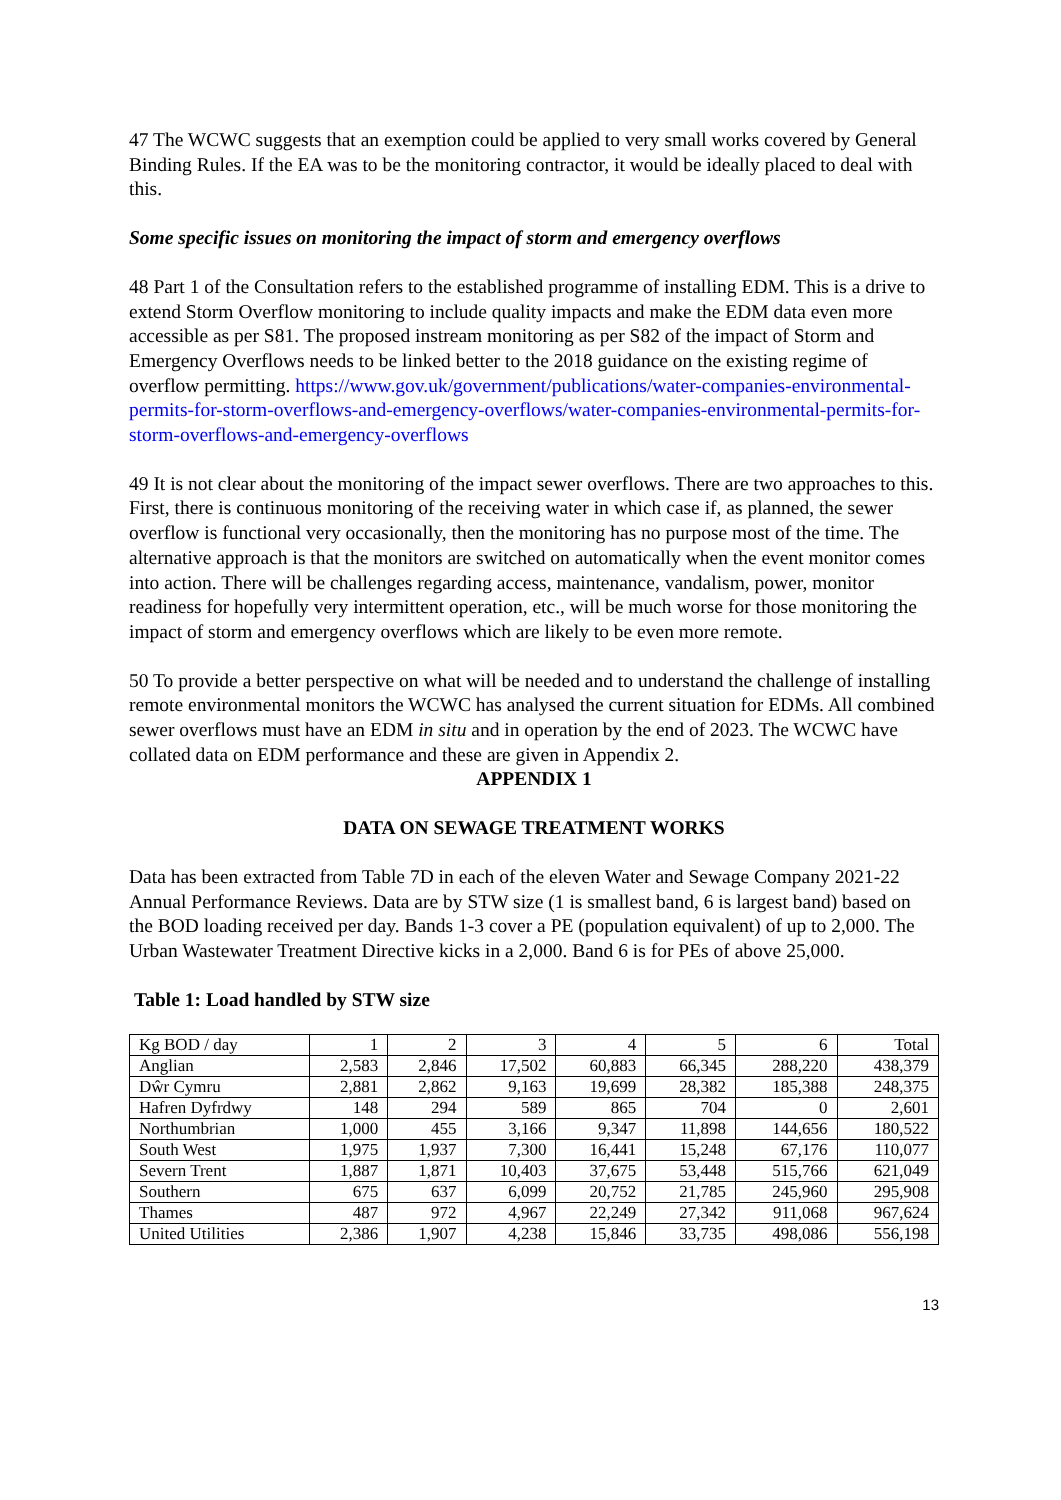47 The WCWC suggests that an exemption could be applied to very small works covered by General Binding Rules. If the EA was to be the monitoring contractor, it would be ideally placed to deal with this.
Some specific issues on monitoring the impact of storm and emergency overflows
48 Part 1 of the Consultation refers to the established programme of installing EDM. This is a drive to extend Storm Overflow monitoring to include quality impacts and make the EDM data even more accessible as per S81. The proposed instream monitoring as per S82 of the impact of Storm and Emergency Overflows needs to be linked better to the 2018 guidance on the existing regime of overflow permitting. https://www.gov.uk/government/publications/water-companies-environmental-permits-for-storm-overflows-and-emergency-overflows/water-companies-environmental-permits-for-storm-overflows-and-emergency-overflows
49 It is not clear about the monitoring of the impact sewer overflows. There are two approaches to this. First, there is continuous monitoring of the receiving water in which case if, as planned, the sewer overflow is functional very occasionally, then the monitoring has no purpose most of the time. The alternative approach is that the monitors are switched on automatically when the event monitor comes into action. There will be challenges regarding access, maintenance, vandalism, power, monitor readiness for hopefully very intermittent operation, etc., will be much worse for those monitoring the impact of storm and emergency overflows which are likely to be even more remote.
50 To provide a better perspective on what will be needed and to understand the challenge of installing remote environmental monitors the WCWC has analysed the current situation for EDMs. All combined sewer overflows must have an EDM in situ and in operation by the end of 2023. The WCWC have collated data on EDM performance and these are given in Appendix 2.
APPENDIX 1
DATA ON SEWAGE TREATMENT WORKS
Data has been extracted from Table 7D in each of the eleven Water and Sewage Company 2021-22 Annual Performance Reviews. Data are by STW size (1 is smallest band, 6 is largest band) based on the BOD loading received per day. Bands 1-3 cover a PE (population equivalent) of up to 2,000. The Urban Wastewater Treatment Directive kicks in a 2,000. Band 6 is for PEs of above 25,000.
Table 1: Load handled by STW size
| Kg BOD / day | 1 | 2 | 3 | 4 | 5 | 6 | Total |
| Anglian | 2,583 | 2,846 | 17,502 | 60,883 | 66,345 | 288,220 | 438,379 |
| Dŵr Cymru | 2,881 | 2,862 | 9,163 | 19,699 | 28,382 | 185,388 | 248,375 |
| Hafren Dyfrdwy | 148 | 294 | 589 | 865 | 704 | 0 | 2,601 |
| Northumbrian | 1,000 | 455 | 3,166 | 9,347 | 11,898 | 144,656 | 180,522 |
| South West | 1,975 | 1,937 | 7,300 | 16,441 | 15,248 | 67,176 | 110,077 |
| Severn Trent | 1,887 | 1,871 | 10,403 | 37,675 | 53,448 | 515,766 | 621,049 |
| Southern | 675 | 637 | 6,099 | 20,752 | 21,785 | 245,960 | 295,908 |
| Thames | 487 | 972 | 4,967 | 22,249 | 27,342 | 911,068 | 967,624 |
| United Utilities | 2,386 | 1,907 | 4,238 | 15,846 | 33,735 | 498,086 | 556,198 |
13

# What you will do:
Without including any pictures, repeat the records above exactly.

# Answer to the problem:
47 The WCWC suggests that an exemption could be applied to very small works covered by General Binding Rules. If the EA was to be the monitoring contractor, it would be ideally placed to deal with this.
Some specific issues on monitoring the impact of storm and emergency overflows
48 Part 1 of the Consultation refers to the established programme of installing EDM. This is a drive to extend Storm Overflow monitoring to include quality impacts and make the EDM data even more accessible as per S81. The proposed instream monitoring as per S82 of the impact of Storm and Emergency Overflows needs to be linked better to the 2018 guidance on the existing regime of overflow permitting. https://www.gov.uk/government/publications/water-companies-environmental-permits-for-storm-overflows-and-emergency-overflows/water-companies-environmental-permits-for-storm-overflows-and-emergency-overflows
49 It is not clear about the monitoring of the impact sewer overflows. There are two approaches to this. First, there is continuous monitoring of the receiving water in which case if, as planned, the sewer overflow is functional very occasionally, then the monitoring has no purpose most of the time. The alternative approach is that the monitors are switched on automatically when the event monitor comes into action. There will be challenges regarding access, maintenance, vandalism, power, monitor readiness for hopefully very intermittent operation, etc., will be much worse for those monitoring the impact of storm and emergency overflows which are likely to be even more remote.
50 To provide a better perspective on what will be needed and to understand the challenge of installing remote environmental monitors the WCWC has analysed the current situation for EDMs. All combined sewer overflows must have an EDM in situ and in operation by the end of 2023. The WCWC have collated data on EDM performance and these are given in Appendix 2.
APPENDIX 1
DATA ON SEWAGE TREATMENT WORKS
Data has been extracted from Table 7D in each of the eleven Water and Sewage Company 2021-22 Annual Performance Reviews. Data are by STW size (1 is smallest band, 6 is largest band) based on the BOD loading received per day. Bands 1-3 cover a PE (population equivalent) of up to 2,000. The Urban Wastewater Treatment Directive kicks in a 2,000. Band 6 is for PEs of above 25,000.
Table 1: Load handled by STW size
| Kg BOD / day | 1 | 2 | 3 | 4 | 5 | 6 | Total |
| Anglian | 2,583 | 2,846 | 17,502 | 60,883 | 66,345 | 288,220 | 438,379 |
| Dŵr Cymru | 2,881 | 2,862 | 9,163 | 19,699 | 28,382 | 185,388 | 248,375 |
| Hafren Dyfrdwy | 148 | 294 | 589 | 865 | 704 | 0 | 2,601 |
| Northumbrian | 1,000 | 455 | 3,166 | 9,347 | 11,898 | 144,656 | 180,522 |
| South West | 1,975 | 1,937 | 7,300 | 16,441 | 15,248 | 67,176 | 110,077 |
| Severn Trent | 1,887 | 1,871 | 10,403 | 37,675 | 53,448 | 515,766 | 621,049 |
| Southern | 675 | 637 | 6,099 | 20,752 | 21,785 | 245,960 | 295,908 |
| Thames | 487 | 972 | 4,967 | 22,249 | 27,342 | 911,068 | 967,624 |
| United Utilities | 2,386 | 1,907 | 4,238 | 15,846 | 33,735 | 498,086 | 556,198 |
13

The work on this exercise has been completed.